April Gornik’s Sumptuous Landscapes

April Gornik is a landscape painter who creates large, vast uninhabited vistas of calm sumptuousness poised precariously on a fleeting moment.

April Gornik offers a visual respite through painterly integrity to the daily barrage we encounter of jangling images competing for attention from signs, billboards, web sites on computer monitors and hand held devices, TV, and print media, I had been looking forward to wring about April Gornik’s work for a while, and the new solo show at Danese gives me an opportunity as it features the new and larger works. I was looking forward to writing about April Gornik’s work and her recent solo show at the Danese gallery gives me that opportunity as it features many of the new and larger works. Those of you who are acquainted with my articles are aware that I believe larger paintings are not necessarily better; sometimes it’s just like a person who has little that is meaningful to say and so shouts trying to impress. However, April Gornik’s vision is large and deeply meaningful so it is well suited to larger works,

The paintings in the show are lush as if one could paint a landscape as velvet. For me these are spiritual works, as the land or seascapes are filled with the absence of humans and their industry or objects. This develops another dichotomy, as the human element may be missing from the narrative, but the painter’s hand is always present.

Field and Storm, 2004, Oil on linen, 74″ x 95″

The landscapes are of desert, woods, meadows and sea. Presented together in the show, they remind us of ecological problems as well as those of the invading sprawl of civilization that our remaining wild or vast areas face. Perhaps, the often depicted encroaching storms and brooding skies in many of the works point to these concerns.

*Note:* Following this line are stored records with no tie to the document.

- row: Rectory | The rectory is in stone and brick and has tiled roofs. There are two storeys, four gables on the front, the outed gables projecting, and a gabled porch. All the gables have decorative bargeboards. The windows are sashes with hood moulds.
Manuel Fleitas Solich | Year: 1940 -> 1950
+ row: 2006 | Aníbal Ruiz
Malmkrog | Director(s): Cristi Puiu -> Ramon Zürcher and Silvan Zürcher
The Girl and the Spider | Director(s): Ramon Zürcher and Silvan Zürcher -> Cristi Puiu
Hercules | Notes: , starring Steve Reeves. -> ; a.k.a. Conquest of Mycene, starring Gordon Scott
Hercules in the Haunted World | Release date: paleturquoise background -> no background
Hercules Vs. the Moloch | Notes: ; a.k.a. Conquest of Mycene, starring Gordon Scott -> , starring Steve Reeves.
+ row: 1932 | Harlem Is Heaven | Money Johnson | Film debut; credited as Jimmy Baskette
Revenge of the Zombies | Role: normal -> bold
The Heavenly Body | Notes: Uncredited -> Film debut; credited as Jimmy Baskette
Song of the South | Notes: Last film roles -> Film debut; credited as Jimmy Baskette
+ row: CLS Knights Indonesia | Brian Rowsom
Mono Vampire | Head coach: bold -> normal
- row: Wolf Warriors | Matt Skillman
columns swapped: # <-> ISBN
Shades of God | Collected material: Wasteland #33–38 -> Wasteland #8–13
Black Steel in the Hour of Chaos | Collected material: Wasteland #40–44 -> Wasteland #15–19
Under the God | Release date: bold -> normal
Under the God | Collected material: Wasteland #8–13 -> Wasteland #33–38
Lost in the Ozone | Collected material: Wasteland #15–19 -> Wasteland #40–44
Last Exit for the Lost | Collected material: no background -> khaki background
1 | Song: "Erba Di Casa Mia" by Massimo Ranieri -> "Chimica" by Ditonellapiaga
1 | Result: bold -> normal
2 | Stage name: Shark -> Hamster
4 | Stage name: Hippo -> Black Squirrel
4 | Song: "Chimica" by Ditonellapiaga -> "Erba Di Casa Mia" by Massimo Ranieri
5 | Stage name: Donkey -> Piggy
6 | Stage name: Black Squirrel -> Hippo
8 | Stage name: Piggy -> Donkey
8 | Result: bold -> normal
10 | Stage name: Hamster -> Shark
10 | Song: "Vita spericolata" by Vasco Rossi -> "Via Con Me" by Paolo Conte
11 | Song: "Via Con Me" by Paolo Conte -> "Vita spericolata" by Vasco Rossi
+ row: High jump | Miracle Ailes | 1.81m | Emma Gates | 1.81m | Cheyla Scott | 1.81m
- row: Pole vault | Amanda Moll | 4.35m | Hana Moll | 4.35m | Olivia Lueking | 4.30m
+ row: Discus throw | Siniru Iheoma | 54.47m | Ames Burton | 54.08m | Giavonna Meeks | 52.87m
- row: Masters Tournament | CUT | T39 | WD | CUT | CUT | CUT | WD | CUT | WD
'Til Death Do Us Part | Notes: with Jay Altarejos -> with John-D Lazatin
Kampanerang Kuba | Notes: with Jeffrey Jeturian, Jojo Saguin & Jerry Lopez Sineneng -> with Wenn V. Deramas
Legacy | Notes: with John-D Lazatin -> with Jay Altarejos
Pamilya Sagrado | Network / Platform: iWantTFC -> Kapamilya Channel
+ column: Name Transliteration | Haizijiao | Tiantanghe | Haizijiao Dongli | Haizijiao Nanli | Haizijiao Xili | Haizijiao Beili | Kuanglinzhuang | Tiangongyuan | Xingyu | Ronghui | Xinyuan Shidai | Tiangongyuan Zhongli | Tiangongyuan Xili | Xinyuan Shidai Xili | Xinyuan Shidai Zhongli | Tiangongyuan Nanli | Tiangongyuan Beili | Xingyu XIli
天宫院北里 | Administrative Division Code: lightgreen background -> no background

One of my favorite paintings by April Gornik is Storm Sea, which is pictured here. Since April Gornik maintains a home on the East End of Long Island, I suspect it is of the Atlantic Ocean at a nearby beach, which makes it seem familiar to me. The sea here is brooding, powerful, and the atmosphere is misty gray. The perspective angleof the painting is somewhat low, more the perspective of a child, or someone sitting on a chair in the sand as the waves crash and spill onto the unseen sand.

Storm Sea, 2008, Oil on linen, 75” x 101” inches

In elementary physics a string presents as either energy or pre-matter, but is neither simultaneously. April Gornik paints the waves as they spend their remaining energy churning forward in random directions, pushing into one another to form peaks. The peaks look much like the small grottos in a piece of crumpled paper or wrinkled piece of crisp cloth. It is a moment of physical transformation in nature revealed in paint.

This past summer I was privileged to attend panel discussions where April Gornik was a member. April is thoughtful and passionate about art and how art can impact our lives. Her new and excellent web site is filled with many of her recent works, plus an excellent article that I also urge you to read.

April told a story that I find useful since I am an emerging artist. It seems that at openings and shows, a fan will approach her speaking enthusiastically of a specific painting and how it moves him to feel joy. A few minutes later, another equally moved fan will approach and speaking of the same painting mention how he is moved to feel a far different emotion. For April, painting is the experience of visual communication, so she has learned not to explain herself or disagree but to simply say, “Thank you!”

So April Gornik, coming back at you: thanks for the beautiful work and your passion.